As calçadas são esburacadas, os lixos escancarados, as obras inacabadas e o esgoto a céu aberto. A prefeitura raramente faz benfeitorias na região. Tudo é provisório, em construção, nunca acaba. E o “povo do carrãozinho” parece não se incomodar com esse “deixa pra depois”. Depois reclamam que o bairro é feio.
Os moradores reclamam que os comércios são horrorosos, as ruas não têm farol, os motoristas não respeitam as leis de trânsito. Segundo uma moradora (não quis se identificar com medo de vir a sofrer qualquer tipo de ameaça). Os jovens são mal educados e escutam músicas horrorosas em alta intensidade até altas horas da noite.

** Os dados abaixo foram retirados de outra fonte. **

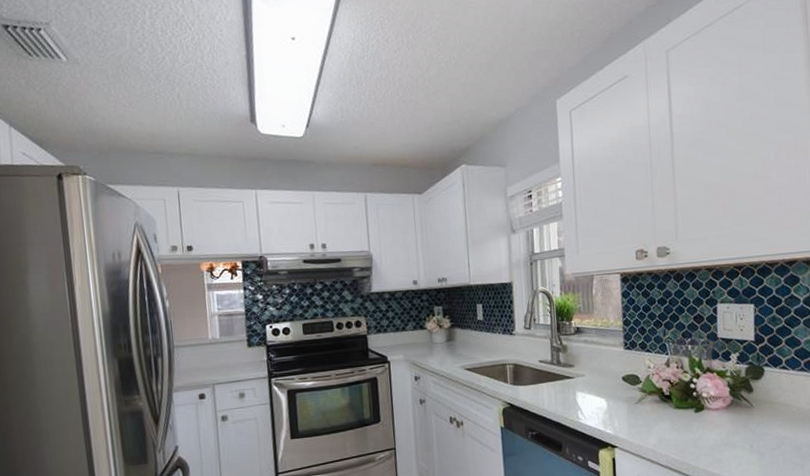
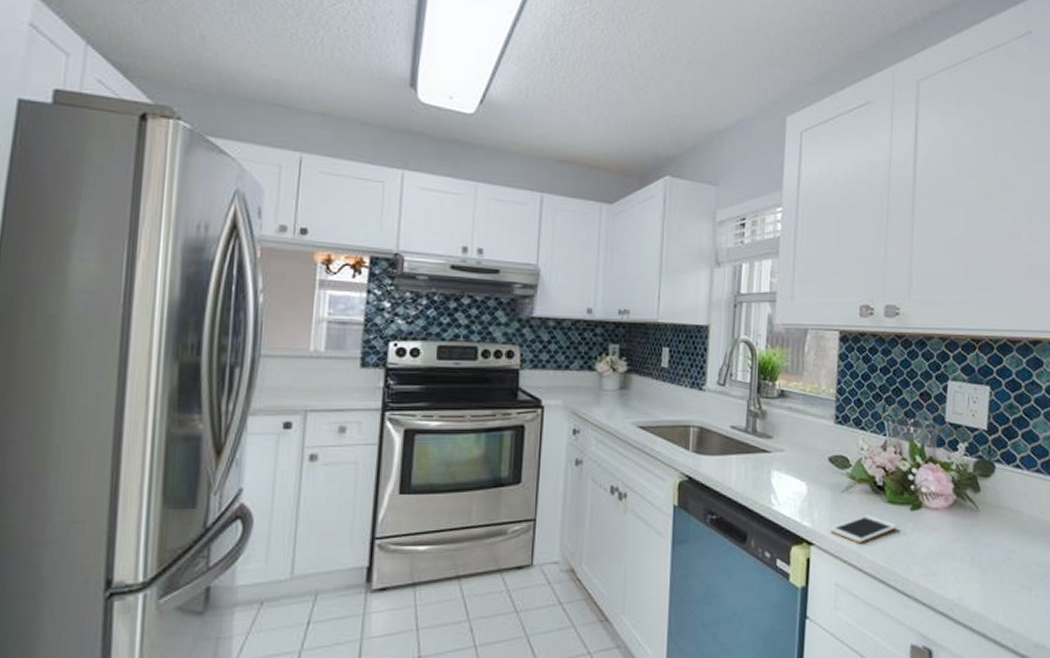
cell phone: none [629,419,685,443] -> present [830,515,898,543]

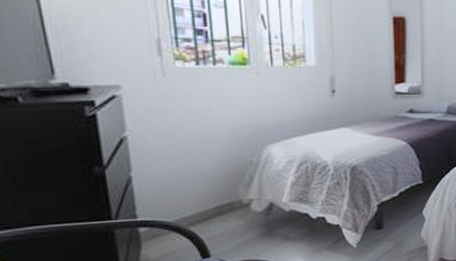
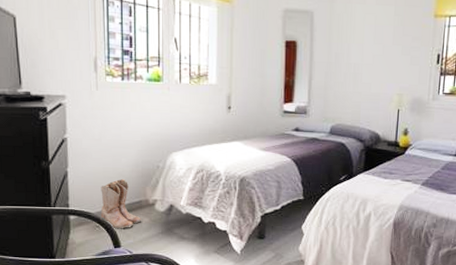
boots: none [178,178,236,237] -> present [100,178,142,229]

Alem destes obstáculos as opções culturais na comunidade ficam restritas a igreja e boteco. Você vai à igreja ou vai ao boteco. Nas duas opções o cidadão terá que abrir a carteira.
Ao relatar tantas características positivas e negativas desta localidade, fica evidente que se trata de um bairro periférico como outro qualquer. Seria injustiça e preconceito afirmar que estas mazelas se restringem apenas ao “povo do Carrãozinho”.
Neste artigo, a Dona Belarminda, o Sr. Constancio Nascimento, entre outros, são personagens fictícios, e as características extravagantes do bairro nada mais é do que fruto da ociosidade e extravagância do escritor que apenas quer homenagear seu humilde bairro, porém o “povo do Carrãozinho” existe e representa todas as periferias deste país. É gente que luta, trabalha e paga impostos igual aos moradores dos bairros nobres.
Uma pesquisa realizada pela ONG Movimento Nossa São Paulo com dados oficiais, fornecidos pela fornecido pela Prefeitura de São Paulo, revela que enquanto bairros de classe média têm serviços de saúde, educação e cultura semelhantes aos de países desenvolvidos, bairros da periferia da capital apresentam total carência de serviços essenciais. O estudo conseguiu detectar que o volume de recursos que chega aos bairros ricos é em média quatro vezes maior que chega aos bairros periféricos. Além da desigualdade de investimentos, a pesquisa revelou a desvantagem dos bairros de periferia com relação a acesso a saúde, educação, esporte, cultura e lazer.
Sem investimento estes bairros abandonados por seus gestores, assim como o “Carrãozinho”, dificilmente sairão do buraco, e isto, infelizmente, não é ficção.